▶ Task
The records below hold pictures; please leave those out and retype the rest exactly.

━━━ Supplied entries

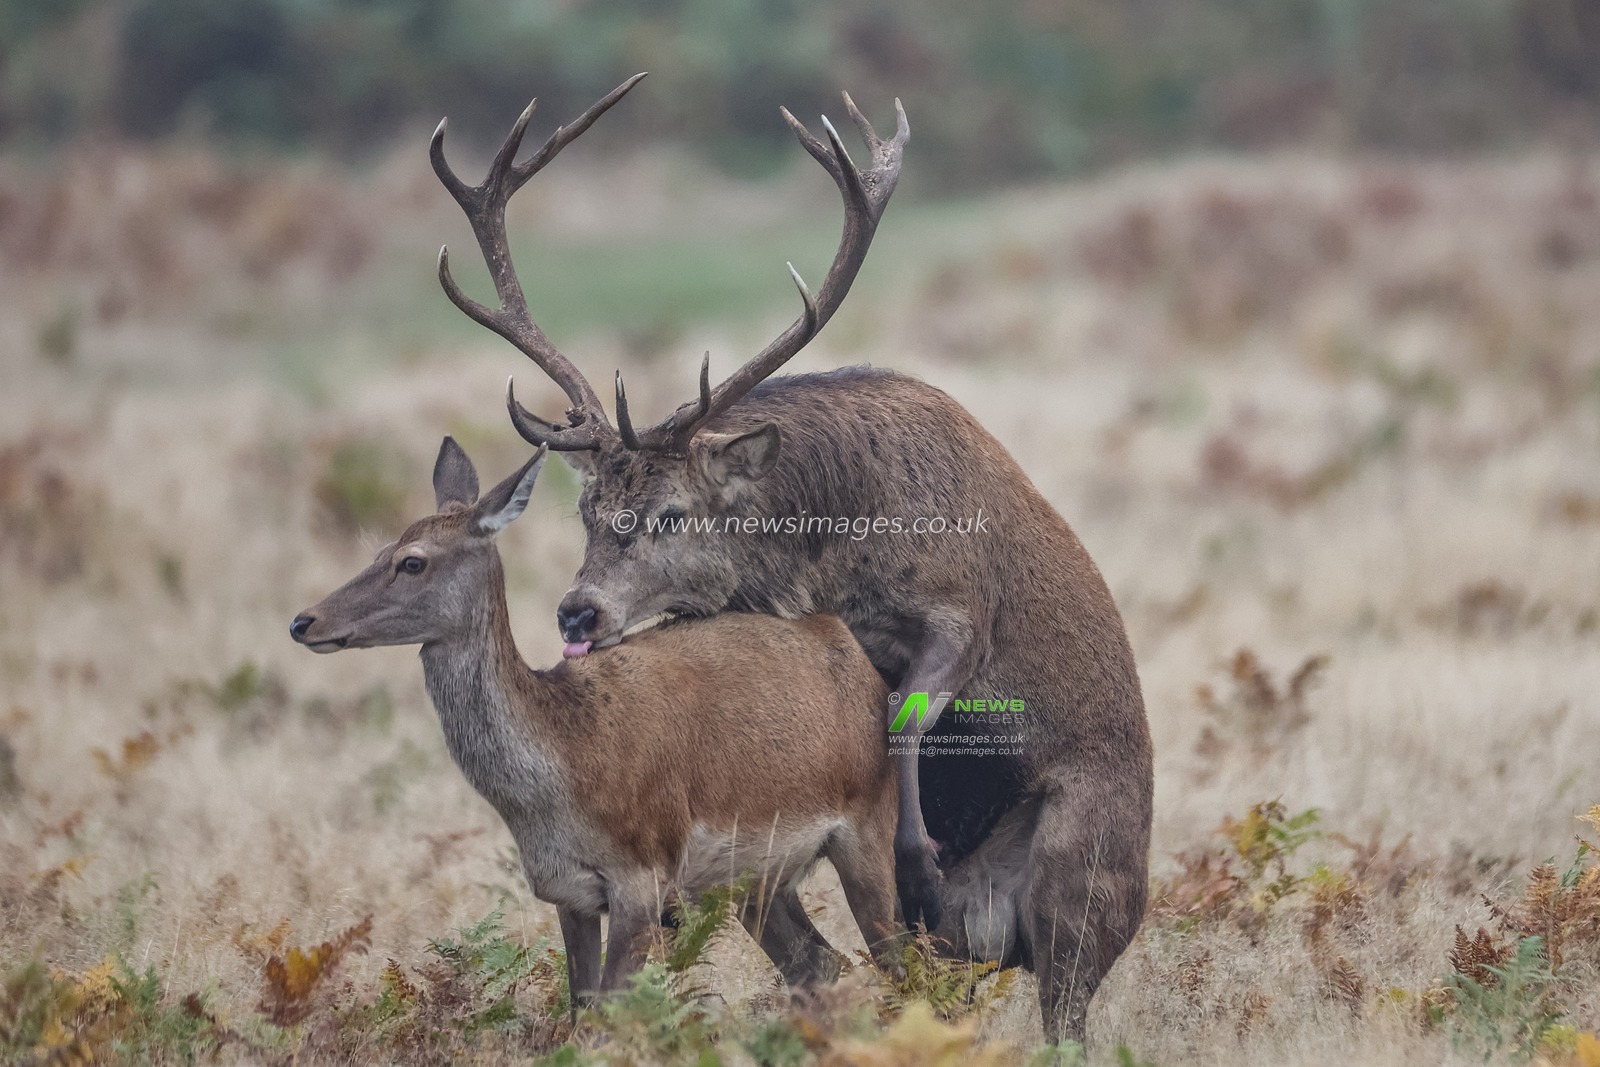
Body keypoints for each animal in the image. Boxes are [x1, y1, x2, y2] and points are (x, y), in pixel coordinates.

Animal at [289, 438, 900, 1004]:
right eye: (379, 548)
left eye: (412, 560)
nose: (303, 621)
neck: (564, 763)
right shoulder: (569, 894)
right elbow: (580, 1010)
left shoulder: (643, 875)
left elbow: (609, 1015)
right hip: (755, 878)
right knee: (819, 963)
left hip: (870, 827)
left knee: (904, 960)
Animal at [429, 74, 1154, 1042]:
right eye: (586, 509)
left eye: (670, 515)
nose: (578, 610)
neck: (831, 551)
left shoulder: (962, 605)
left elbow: (904, 716)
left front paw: (921, 863)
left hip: (1086, 879)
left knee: (1064, 993)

━━━━━━

▶ Exercise solution
Body keypoints for each animal in the image. Boxes are [x1, y1, x2, y2] and points are (x, y), in pixel coordinates.

Animal at [289, 438, 900, 1004]:
right eye: (379, 548)
left eye: (412, 560)
nose: (303, 621)
neck: (564, 763)
right shoulder: (569, 894)
right elbow: (580, 1010)
left shoulder: (643, 875)
left elbow: (609, 1015)
right hip: (755, 878)
right knee: (819, 963)
left hip: (870, 827)
left knee: (904, 960)
Animal at [429, 74, 1154, 1042]:
right eye: (586, 509)
left eye: (670, 515)
nose: (578, 610)
neck: (831, 551)
left shoulder: (962, 605)
left elbow: (904, 716)
left front paw: (921, 863)
left hip: (1086, 879)
left knee: (1064, 993)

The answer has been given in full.